# Vintage bianchi acquired looking for info please???



## ABC Services (May 25, 2015)

Just found this cool Bianchi recently just wondering if someone knows the age and the model???


----------



## bulldog1935 (May 26, 2015)

ballpark is mid-late-60s based on the cottered alloy crankset  
Found this one example of a '72 Rekord http://www.classiclightweights.co.uk/bikes/bianchi-krieger-rb.html 
Note this is the only bike I found with your same fork crown (other models show the fork crown cut down to lighter weight)

You'll find two component variations of the Rekord frame in this '73 Italian catalog - this link is a pdf download of the '73 catalog
http://velobase.com/Resource_Tools/...hi1973_ital.pdf&FileName=Bianchi1973_ital.pdf

thanks for posting the nice photos


----------



## SirMike1983 (May 27, 2015)

That is probably going to be a great riding bicycle. All it needs is a little clean up and refreshing of a few things. Bianchi made some great stuff for many, many years.


----------



## T-Mar (May 29, 2015)

The subject bicycle has what appears to be the  Extra version of the Valentino rear derailleur. Assuming it is OEM would make this model no earlier than 1969. The brakes are Universal Model 58. It is a bit curious that the newer Universal Model 68 is not used but the Model 58 were still available through the 1970s. The cottered Nervar Sport crank with integral spider is boom era. Components point to a boom era Rekord variant.

The decals are consistent with early boom era and from my current understanding of the Bianchi serial number format and locations, it should be a 1972 model manufactured in late 1971. Consequently, it is almost certainly a Rekord 72.

- [SUPPLIED DATA]:
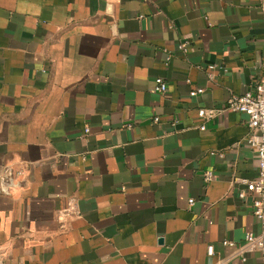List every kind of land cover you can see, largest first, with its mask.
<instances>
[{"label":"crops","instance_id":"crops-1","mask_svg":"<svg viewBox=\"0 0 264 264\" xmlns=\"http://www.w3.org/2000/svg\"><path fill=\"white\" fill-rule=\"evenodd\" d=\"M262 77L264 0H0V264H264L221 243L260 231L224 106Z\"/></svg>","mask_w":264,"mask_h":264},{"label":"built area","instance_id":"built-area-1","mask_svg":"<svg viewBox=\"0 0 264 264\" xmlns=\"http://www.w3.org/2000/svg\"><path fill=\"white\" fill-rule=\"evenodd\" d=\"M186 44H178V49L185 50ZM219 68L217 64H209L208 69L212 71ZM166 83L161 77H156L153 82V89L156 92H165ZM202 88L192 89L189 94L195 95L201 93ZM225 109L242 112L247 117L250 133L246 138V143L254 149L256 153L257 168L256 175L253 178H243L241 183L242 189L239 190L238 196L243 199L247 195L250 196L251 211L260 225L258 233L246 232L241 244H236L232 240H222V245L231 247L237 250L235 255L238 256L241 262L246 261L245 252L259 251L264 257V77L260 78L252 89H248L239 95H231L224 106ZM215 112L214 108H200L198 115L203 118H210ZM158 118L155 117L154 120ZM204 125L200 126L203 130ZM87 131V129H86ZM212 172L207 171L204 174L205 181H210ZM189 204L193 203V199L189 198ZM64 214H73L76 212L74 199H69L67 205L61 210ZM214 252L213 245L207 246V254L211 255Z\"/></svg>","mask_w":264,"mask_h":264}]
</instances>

* * *

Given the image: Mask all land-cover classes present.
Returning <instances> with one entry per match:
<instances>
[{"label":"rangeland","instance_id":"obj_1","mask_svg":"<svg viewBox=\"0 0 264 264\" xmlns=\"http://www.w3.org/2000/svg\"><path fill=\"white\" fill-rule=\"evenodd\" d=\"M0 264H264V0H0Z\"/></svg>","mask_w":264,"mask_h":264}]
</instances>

- [TO DO]:
(A) In the vintage Bianchi thread, which brakes does T-Mar identify on the bicycle?
(B) Carry on the vintage Bianchi thread from its last post.

- [TASK RESULTS]:
(A) Universal Model 58 brakes.

(B)
Please note that components vary from the referenced Rekord 72 on the Classic Lightweights UK site because that bicycle has been misidentified and/or had the components updated. Its Campagnolo Nuovo Gran Sport components did not come out until 1974.

FYI, the referenced Bianchi catalogue is from 1974, not 1973. It pictures Felice Gimondi in the World Champion jersey, which he won September 02, 1973 in the professional road race of the Barcelona World Championships. Consequently, the picture was taken sometime after this date, when Gimondi was the reigning 1973/1974 World Champion. That would make it a 1974 catalogue and is corroborated by the inclusion of a Rekord 74 model.


----------



## bulldog1935 (May 29, 2015)

good job - of course I didn't date the catalog - Velobase did.  
As you noted, there is always a lag in production and anticipation in model introductions - if you check the recent threads on Raleigh Grand Prix, there are two '77 models with frames dated early '76 (I purchased mine in Aug '76).
Very glad you were able to accurately hone the date.  
If you can share general insight on understanding Bianchi serial numbers, this would be a great place to post it.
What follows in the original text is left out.